Yolanda couldn’t have predicted what the Beyonce Effect would do to catapult her children’s underwear line into market exposure, but she is thankful and excited about her journey to making a dent in the industry.
“I see the reaction from my kids when they see faces that actually look like theirs on their underwear, not a Disney character that doesn’t look like them. It’s a sense of empowerment, and I want to give that to Black kids all over the world with this line,” she explained.
As a recipient of the NAACP and BeyGood Impact Award, Yolanda now has startup funding to scale her company, Undies by BlendiTone at the same rate as her now-viral fame.
The idea started in early 2019 when she and her then 6-year old daughter were shopping for underwear at a major retail store. Displeased with the options of designs and characters available to her, Yolanda’s daughter made a comment that sparked the business idea. “She said ‘I want something with someone that looks like me on it. None of these characters look like me,’ and she was right,” Yolanda said. From there, Yolanda began to do market research and had samples made with children’s characters that looked more like her own children.

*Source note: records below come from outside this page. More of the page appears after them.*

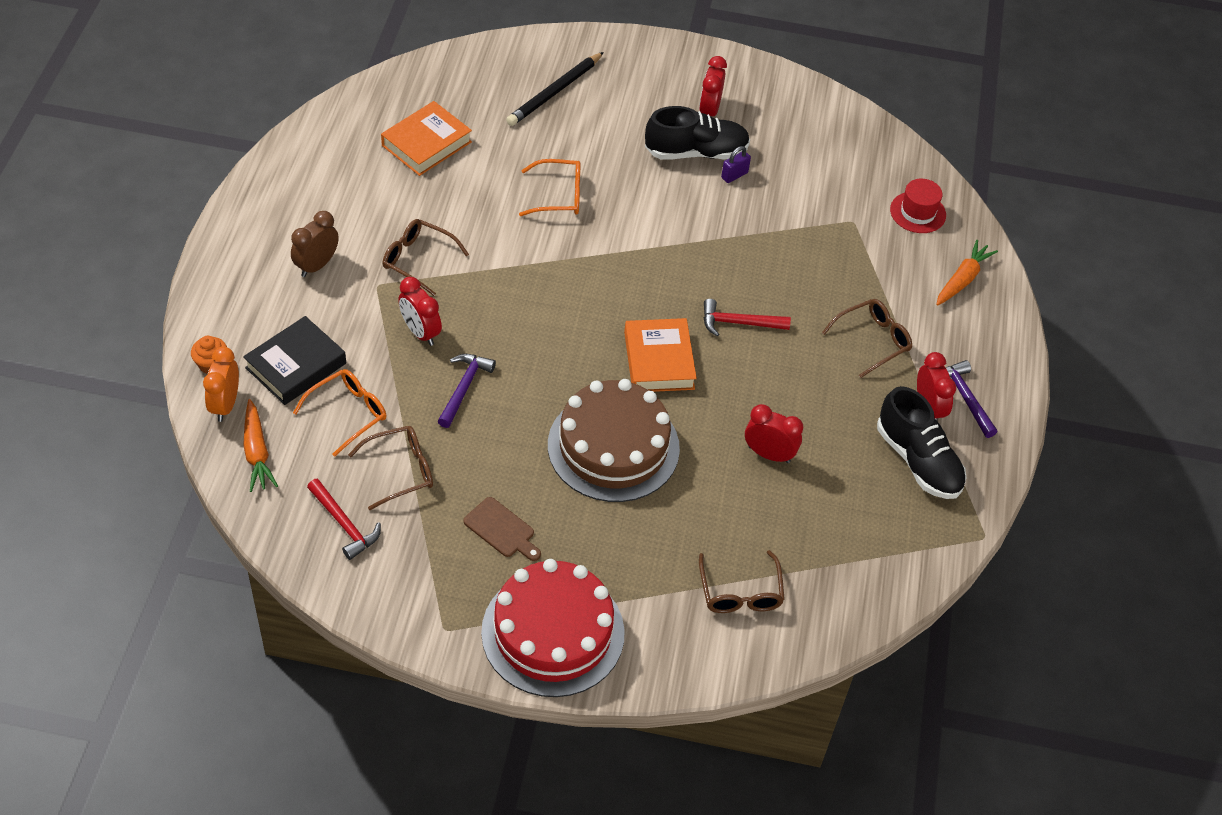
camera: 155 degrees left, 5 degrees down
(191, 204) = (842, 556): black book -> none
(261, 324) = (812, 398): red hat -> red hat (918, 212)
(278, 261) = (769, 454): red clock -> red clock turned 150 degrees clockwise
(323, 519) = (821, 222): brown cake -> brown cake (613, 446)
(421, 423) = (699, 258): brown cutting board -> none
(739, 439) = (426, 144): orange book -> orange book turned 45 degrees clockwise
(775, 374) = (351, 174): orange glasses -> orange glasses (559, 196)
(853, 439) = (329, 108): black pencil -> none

Yolanda was no stranger to entrepreneurship and had already started several businesses at that point. As a former federal prison inmate, dealing with obstacles stemming from the stigma of her past taught her that the only way to liberation was through self-employment. She decided to test underwear sales out on Instagram and Facebook and was surprised at how quickly she sold out.
Despite having some success with sales on social media, Yolanda realized she didn’t have the funding to bootstrap costs necessary to compete with big retail brands. “I would see their packaging and presentation and I knew I didn’t have enough savings to keep up. It paralyzed me for a while even though I had two boxes left to sell,” she admitted.
Months later in late 2020, Yolanda was inspired again when a mentor invited her to a grant writing for business workshop. By then she had heard about the BeyGood Impact Award for Black-owned businesses and knew she wanted to apply.
Fast-forward now one year later as a recipient, Yolanda’s prison-to-promising entrepreneurship story has gone viral on social media a few times since the award winners were announced in January 2021. With startup funding and high visibility in tow, Yolanda says she’s ready to tap into the market and build her brand into an agent for representation and restoration.
She comments, “My vision is to bring all production and distribution in-house so I can give job opportunities to returning citizens like me. I understand how hard it can be fighting against that stigma when you’ve made some bad decisions in your life, and I want to be able to give people the second chance they need to move on in a positive direction.”
About Undies by BlendiTone
Undies by BlendiTone was created by a wife and mom of two kids, who noticed the lack of diversity in undergarments while shopping for her kids. Realizing that if her kids enjoyed seeing more characters and images that looked like them, then for sure there were other parents and kids of color that would enjoy the same.